Exercise goal:
Extract the text lines from all of the material below and reproduce them exactly, leaving out the pictures.

(Transcribed page text)
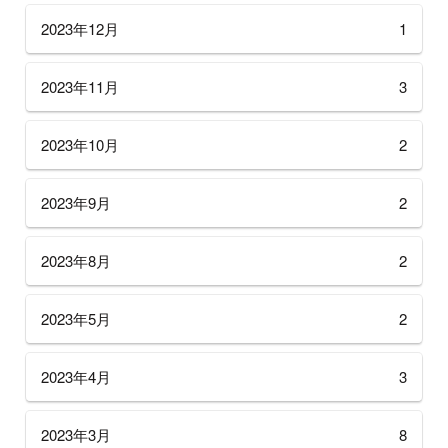
2023年12月
1
2023年11月
3
2023年10月
2
2023年9月
2
2023年8月
2
2023年5月
2
2023年4月
3
2023年3月
8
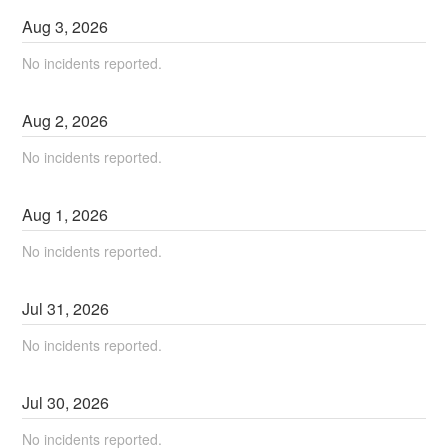
Aug
3
,
2026
No incidents reported.
Aug
2
,
2026
No incidents reported.
Aug
1
,
2026
No incidents reported.
Jul
31
,
2026
No incidents reported.
Jul
30
,
2026
No incidents reported.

Answer for this exercise:
2023年12月
1
2023年11月
3
2023年10月
2
2023年9月
2
2023年8月
2
2023年5月
2
2023年4月
3
2023年3月
8
Aug
3
,
2026
No incidents reported.
Aug
2
,
2026
No incidents reported.
Aug
1
,
2026
No incidents reported.
Jul
31
,
2026
No incidents reported.
Jul
30
,
2026
No incidents reported.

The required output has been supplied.